For one, last season, he excelled and broke out at left wing. The former first rounder actually started contributing on Couturier’s line before being promoted to Claude Giroux’s wing last year.

Schenn got off to a slow start this year and has played at center lately due to Couturier’s absence. Couturier is skating again and was projected to return in late December. With some strong efforts under his belt, by the time Schenn’s moved back to wing, he could be cruising again.

(Amy Irvin / The Hockey Writers)
Wayne Simmonds has been a regular linemate of Schenn’s (Amy Irvin / The Hockey Writers).

But with the play of Michael Raffl lately, it’s unlikely Schenn will usurp him on the first line, but even being paired with Couturier could have a positive effect on his game.

Not surprisingly, Schenn’s shooting percentage was the highest of his career last season. This year’s percentage ranks third and just .1 percent off of 2011-12’s percentage for second. That means Schenn is burying his chances when he gets them at a usual clip. He just needs more opportunities.

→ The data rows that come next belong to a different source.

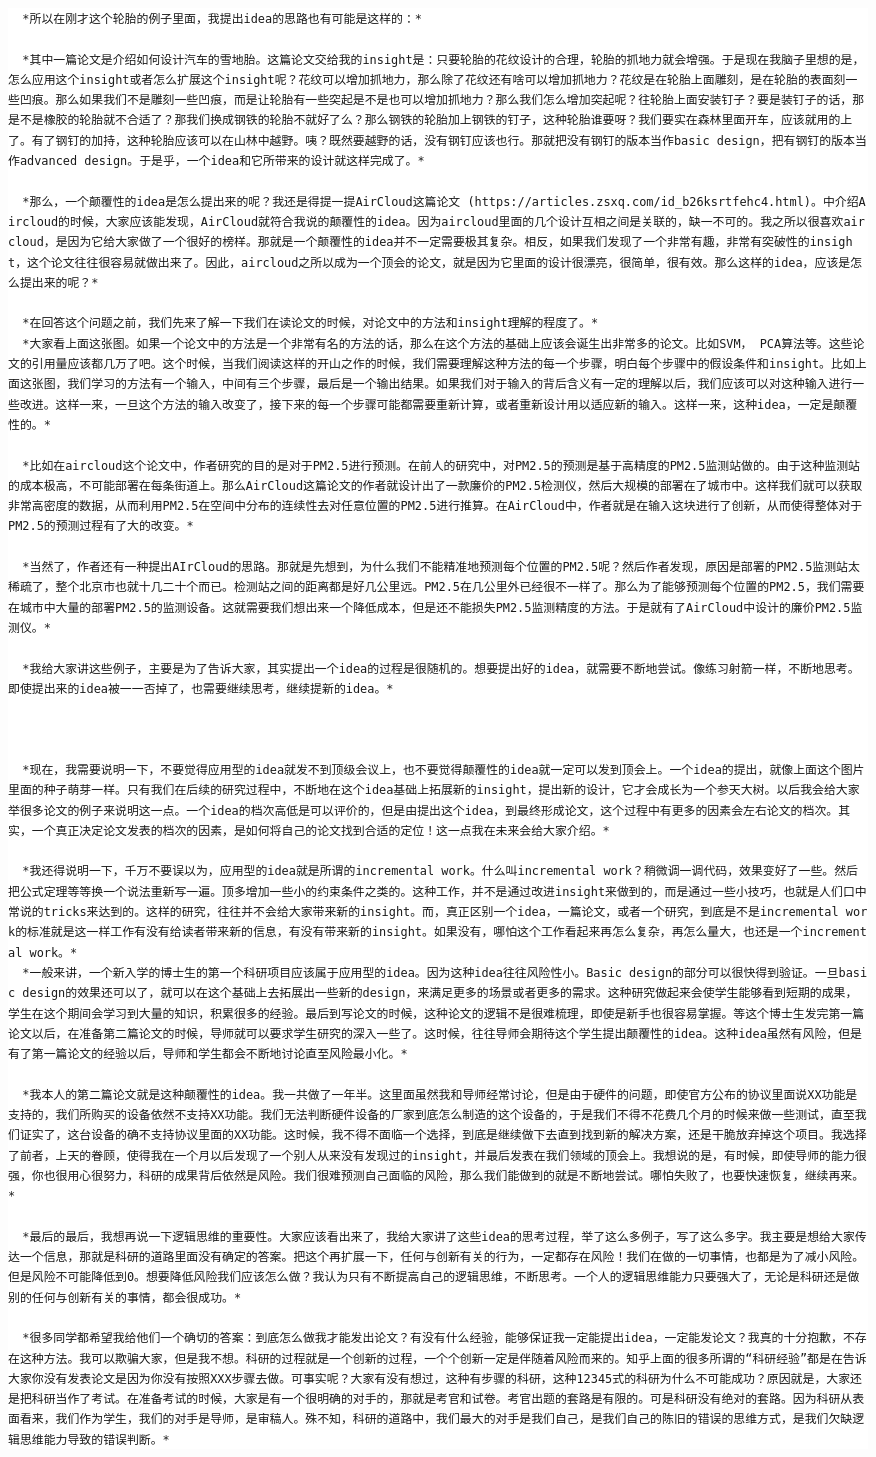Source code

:	  *所以在刚才这个轮胎的例子里面，我提出idea的思路也有可能是这样的：*
	  
	  *其中一篇论文是介绍如何设计汽车的雪地胎。这篇论文交给我的insight是：只要轮胎的花纹设计的合理，轮胎的抓地力就会增强。于是现在我脑子里想的是，怎么应用这个insight或者怎么扩展这个insight呢？花纹可以增加抓地力，那么除了花纹还有啥可以增加抓地力？花纹是在轮胎上面雕刻，是在轮胎的表面刻一些凹痕。那么如果我们不是雕刻一些凹痕，而是让轮胎有一些突起是不是也可以增加抓地力？那么我们怎么增加突起呢？往轮胎上面安装钉子？要是装钉子的话，那是不是橡胶的轮胎就不合适了？那我们换成钢铁的轮胎不就好了么？那么钢铁的轮胎加上钢铁的钉子，这种轮胎谁要呀？我们要实在森林里面开车，应该就用的上了。有了钢钉的加持，这种轮胎应该可以在山林中越野。咦？既然要越野的话，没有钢钉应该也行。那就把没有钢钉的版本当作basic design，把有钢钉的版本当作advanced design。于是乎，一个idea和它所带来的设计就这样完成了。*
	  
	  *那么，一个颠覆性的idea是怎么提出来的呢？我还是得提一提AirCloud这篇论文 (https://articles.zsxq.com/id_b26ksrtfehc4.html)。中介绍Aircloud的时候，大家应该能发现，AirCloud就符合我说的颠覆性的idea。因为aircloud里面的几个设计互相之间是关联的，缺一不可的。我之所以很喜欢aircloud，是因为它给大家做了一个很好的榜样。那就是一个颠覆性的idea并不一定需要极其复杂。相反，如果我们发现了一个非常有趣，非常有突破性的insight，这个论文往往很容易就做出来了。因此，aircloud之所以成为一个顶会的论文，就是因为它里面的设计很漂亮，很简单，很有效。那么这样的idea，应该是怎么提出来的呢？*
	  
	  *在回答这个问题之前，我们先来了解一下我们在读论文的时候，对论文中的方法和insight理解的程度了。*
	  *大家看上面这张图。如果一个论文中的方法是一个非常有名的方法的话，那么在这个方法的基础上应该会诞生出非常多的论文。比如SVM， PCA算法等。这些论文的引用量应该都几万了吧。这个时候，当我们阅读这样的开山之作的时候，我们需要理解这种方法的每一个步骤，明白每个步骤中的假设条件和insight。比如上面这张图，我们学习的方法有一个输入，中间有三个步骤，最后是一个输出结果。如果我们对于输入的背后含义有一定的理解以后，我们应该可以对这种输入进行一些改进。这样一来，一旦这个方法的输入改变了，接下来的每一个步骤可能都需要重新计算，或者重新设计用以适应新的输入。这样一来，这种idea，一定是颠覆性的。*
	  
	  *比如在aircloud这个论文中，作者研究的目的是对于PM2.5进行预测。在前人的研究中，对PM2.5的预测是基于高精度的PM2.5监测站做的。由于这种监测站的成本极高，不可能部署在每条街道上。那么AirCloud这篇论文的作者就设计出了一款廉价的PM2.5检测仪，然后大规模的部署在了城市中。这样我们就可以获取非常高密度的数据，从而利用PM2.5在空间中分布的连续性去对任意位置的PM2.5进行推算。在AirCloud中，作者就是在输入这块进行了创新，从而使得整体对于PM2.5的预测过程有了大的改变。*
	  
	  *当然了，作者还有一种提出AIrCloud的思路。那就是先想到，为什么我们不能精准地预测每个位置的PM2.5呢？然后作者发现，原因是部署的PM2.5监测站太稀疏了，整个北京市也就十几二十个而已。检测站之间的距离都是好几公里远。PM2.5在几公里外已经很不一样了。那么为了能够预测每个位置的PM2.5，我们需要在城市中大量的部署PM2.5的监测设备。这就需要我们想出来一个降低成本，但是还不能损失PM2.5监测精度的方法。于是就有了AirCloud中设计的廉价PM2.5监测仪。*
	  
	  *我给大家讲这些例子，主要是为了告诉大家，其实提出一个idea的过程是很随机的。想要提出好的idea，就需要不断地尝试。像练习射箭一样，不断地思考。即使提出来的idea被一一否掉了，也需要继续思考，继续提新的idea。*
	  
	  
	  
	  *现在，我需要说明一下，不要觉得应用型的idea就发不到顶级会议上，也不要觉得颠覆性的idea就一定可以发到顶会上。一个idea的提出，就像上面这个图片里面的种子萌芽一样。只有我们在后续的研究过程中，不断地在这个idea基础上拓展新的insight，提出新的设计，它才会成长为一个参天大树。以后我会给大家举很多论文的例子来说明这一点。一个idea的档次高低是可以评价的，但是由提出这个idea，到最终形成论文，这个过程中有更多的因素会左右论文的档次。其实，一个真正决定论文发表的档次的因素，是如何将自己的论文找到合适的定位！这一点我在未来会给大家介绍。*
	  
	  *我还得说明一下，千万不要误以为，应用型的idea就是所谓的incremental work。什么叫incremental work？稍微调一调代码，效果变好了一些。然后把公式定理等等换一个说法重新写一遍。顶多增加一些小的约束条件之类的。这种工作，并不是通过改进insight来做到的，而是通过一些小技巧，也就是人们口中常说的tricks来达到的。这样的研究，往往并不会给大家带来新的insight。而，真正区别一个idea，一篇论文，或者一个研究，到底是不是incremental work的标准就是这一样工作有没有给读者带来新的信息，有没有带来新的insight。如果没有，哪怕这个工作看起来再怎么复杂，再怎么量大，也还是一个incremental work。*
	  *一般来讲，一个新入学的博士生的第一个科研项目应该属于应用型的idea。因为这种idea往往风险性小。Basic design的部分可以很快得到验证。一旦basic design的效果还可以了，就可以在这个基础上去拓展出一些新的design，来满足更多的场景或者更多的需求。这种研究做起来会使学生能够看到短期的成果，学生在这个期间会学习到大量的知识，积累很多的经验。最后到写论文的时候，这种论文的逻辑不是很难梳理，即使是新手也很容易掌握。等这个博士生发完第一篇论文以后，在准备第二篇论文的时候，导师就可以要求学生研究的深入一些了。这时候，往往导师会期待这个学生提出颠覆性的idea。这种idea虽然有风险，但是有了第一篇论文的经验以后，导师和学生都会不断地讨论直至风险最小化。*
	  
	  *我本人的第二篇论文就是这种颠覆性的idea。我一共做了一年半。这里面虽然我和导师经常讨论，但是由于硬件的问题，即使官方公布的协议里面说XX功能是支持的，我们所购买的设备依然不支持XX功能。我们无法判断硬件设备的厂家到底怎么制造的这个设备的，于是我们不得不花费几个月的时候来做一些测试，直至我们证实了，这台设备的确不支持协议里面的XX功能。这时候，我不得不面临一个选择，到底是继续做下去直到找到新的解决方案，还是干脆放弃掉这个项目。我选择了前者，上天的眷顾，使得我在一个月以后发现了一个别人从来没有发现过的insight，并最后发表在我们领域的顶会上。我想说的是，有时候，即使导师的能力很强，你也很用心很努力，科研的成果背后依然是风险。我们很难预测自己面临的风险，那么我们能做到的就是不断地尝试。哪怕失败了，也要快速恢复，继续再来。*
	  
	  *最后的最后，我想再说一下逻辑思维的重要性。大家应该看出来了，我给大家讲了这些idea的思考过程，举了这么多例子，写了这么多字。我主要是想给大家传达一个信息，那就是科研的道路里面没有确定的答案。把这个再扩展一下，任何与创新有关的行为，一定都存在风险！我们在做的一切事情，也都是为了减小风险。但是风险不可能降低到0。想要降低风险我们应该怎么做？我认为只有不断提高自己的逻辑思维，不断思考。一个人的逻辑思维能力只要强大了，无论是科研还是做别的任何与创新有关的事情，都会很成功。*
	  
	  *很多同学都希望我给他们一个确切的答案：到底怎么做我才能发出论文？有没有什么经验，能够保证我一定能提出idea，一定能发论文？我真的十分抱歉，不存在这种方法。我可以欺骗大家，但是我不想。科研的过程就是一个创新的过程，一个个创新一定是伴随着风险而来的。知乎上面的很多所谓的“科研经验”都是在告诉大家你没有发表论文是因为你没有按照XXX步骤去做。可事实呢？大家有没有想过，这种有步骤的科研，这种12345式的科研为什么不可能成功？原因就是，大家还是把科研当作了考试。在准备考试的时候，大家是有一个很明确的对手的，那就是考官和试卷。考官出题的套路是有限的。可是科研没有绝对的套路。因为科研从表面看来，我们作为学生，我们的对手是导师，是审稿人。殊不知，科研的道路中，我们最大的对手是我们自己，是我们自己的陈旧的错误的思维方式，是我们欠缺逻辑思维能力导致的错误判断。*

One of the possible reasons for less opportunities could be that he’s bounced around the lineup so often. He didn’t start centering the second line until Dec. 1 and before was skating at times with VandeVelde and Roman Lyubimov, regular fourth liners. In the past seven games, the Saskatoon native has played with more skilled players and is hopefully growing chemistry through some consistent linemates.

Schenn got off to a slow start last season just like this year, but really came on in January after a position change. The Flyers have to be hoping that that’s happening again, but maybe a month earlier.